> _WHAT YOU WILL DO_: Write what comes next in the passage on the Howey test and digital assets, starting after its last sentence.

Start of DOCUMENT SEGMENT

This flexible, substance-over-form approach is why the Howey test has proven so adaptable—and why it now applies to digital assets.

Equally important is what the Howey opinion left unresolved:

  • When does an asset transition? The Court analyzed the arrangement at the time of sale. Could an investment contract become something else over time?

  • What about secondary market purchases? The buyers in Howey purchased directly from the promoter. What if they'd bought from previous investors?

  • How centralized must management be? Howey Company controlled the operation. What if management was dispersed or non-existent?

  • What if the "enterprise" operates independently? The citrus grove required ongoing management. What if the asset functioned without promoter involvement?

These unresolved questions became central to crypto classification eight decades later.


The Original Understanding:

In Howey, this was straightforward—buyers paid cash for land and service contracts.

The Evolution:

Courts quickly expanded "money" beyond cash:

International Brotherhood of Teamsters v. Daniel (1979):
The Supreme Court held that involuntary, non-contributory pension plan participation wasn't an "investment" because the employee didn't choose to invest and didn't give up anything of value separately from employment.

But this implied that voluntary contribution of value—not just money—could satisfy the element.

Uselton v. Commercial Lovelace Motor Freight (1991):
The Tenth Circuit held that contribution of labor could be "investment" when employees received stock in exchange for services.

Crypto Application:

For most token sales, this element is easily satisfied—buyers pay fiat currency or cryptocurrency for tokens.

  • Airdrops: If tokens are distributed free, is there an "investment"?
  • Mining/Staking rewards: Users contribute resources (computing power, staked assets), but is this an "investment" in the Howey sense?
  • Sweat equity: Developer grants for work contributions

The SEC's 2019 Framework addresses this:

"The lack of monetary consideration for digital assets, such as those distributed via a so-called 'air drop,' does not mean that the investment of money prong is not satisfied..."

The SEC argues that even "free" tokens can satisfy this element if received in exchange for some value (personal data, participation, promoting the project).

The Honest Assessment:

Element 1 is usually the easiest to satisfy in crypto cases. If someone pays for tokens, there's an investment. The harder questions arise with non-cash distributions.

End of DOCUMENT SEGMENT
Start of LISTED ENTRIES

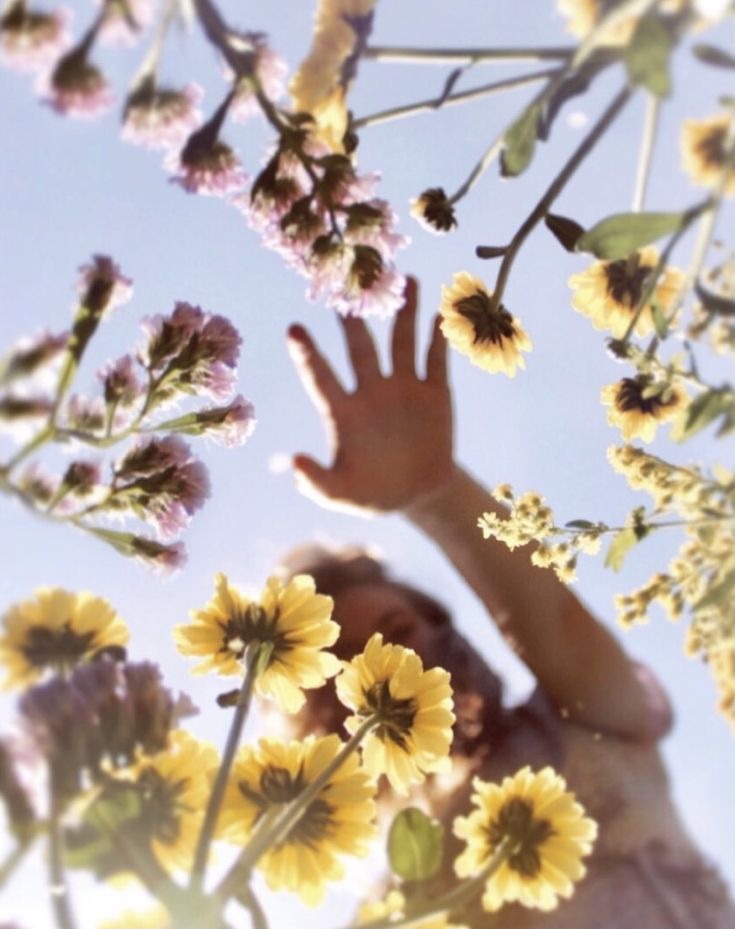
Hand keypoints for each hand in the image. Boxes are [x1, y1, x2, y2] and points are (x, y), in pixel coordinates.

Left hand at [287, 277, 453, 512]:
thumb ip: (317, 482)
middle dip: (353, 321)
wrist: (418, 494)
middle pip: (360, 349)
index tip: (294, 328)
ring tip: (406, 281)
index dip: (308, 354)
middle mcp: (371, 391)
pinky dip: (438, 339)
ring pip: (401, 344)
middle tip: (347, 286)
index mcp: (343, 412)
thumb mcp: (341, 493)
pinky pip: (435, 361)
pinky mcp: (434, 394)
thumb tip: (294, 463)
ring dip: (404, 314)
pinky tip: (441, 315)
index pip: (321, 377)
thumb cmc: (372, 492)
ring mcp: (403, 389)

End of LISTED ENTRIES

> _RESPONSE BELOW_:
The Original Understanding:

In Howey, common enterprise was clear—all grove owners' fruit was pooled, and proceeds were distributed based on acreage.

The Evolution - Three Approaches:

Courts developed different tests for "common enterprise," and circuit courts disagree on which applies:

Horizontal Commonality:

Requires pooling of investor funds and pro-rata distribution of profits/losses among investors. This is the most restrictive test.

Circuits applying horizontal commonality: Fifth, Sixth, Eleventh, and D.C.

Example: A syndicate where 20 investors each contribute $100,000, funds are pooled to invest in real estate, and profits are distributed proportionally to contribution.

Broad Vertical Commonality:

Requires that investor fortunes be tied to the promoter's success—if the promoter does well, investors do well; if the promoter fails, investors fail. No pooling among investors required.

Circuits applying broad vertical commonality: Ninth

Example: A discretionary trading account where the investor's returns depend entirely on the broker's trading decisions, even though the investor's funds aren't pooled with other investors.

Strict Vertical Commonality:

Requires not just that fortunes be tied, but that the promoter share in the profits/losses proportionally with investors. The promoter must have "skin in the game."

Some courts use this as an alternative to horizontal commonality.

The Circuit Split Matters:

This isn't academic. The same facts might produce different outcomes depending on the circuit:

COMMON ENTERPRISE: CIRCUIT APPROACHES

Circuit    │ Test Applied           │ Requirements
───────────┼───────────────────────┼─────────────────────────────────
Second     │ Horizontal            │ Pooling + pro-rata distribution
Third      │ Horizontal OR Strict  │ Either pooling or shared 
           │ Vertical              │ risk with promoter
Fifth      │ Horizontal            │ Pooling + pro-rata distribution
Ninth      │ Broad Vertical        │ Fortune tied to promoter
Eleventh   │ Horizontal            │ Pooling + pro-rata distribution
D.C.       │ Horizontal            │ Pooling + pro-rata distribution

Crypto Application:

For most token projects, common enterprise is satisfied under any test:

  • Horizontal commonality: Token sale proceeds are pooled; token holders share proportionally in value appreciation (or loss)
  • Broad vertical: Token value depends on promoter's development efforts; if project succeeds, tokens gain value
  • Strict vertical: Founders holding tokens share in gains/losses alongside other holders

The SEC's 2019 Framework doesn't distinguish between tests, focusing instead on whether there's any enterprise connecting investor fortunes.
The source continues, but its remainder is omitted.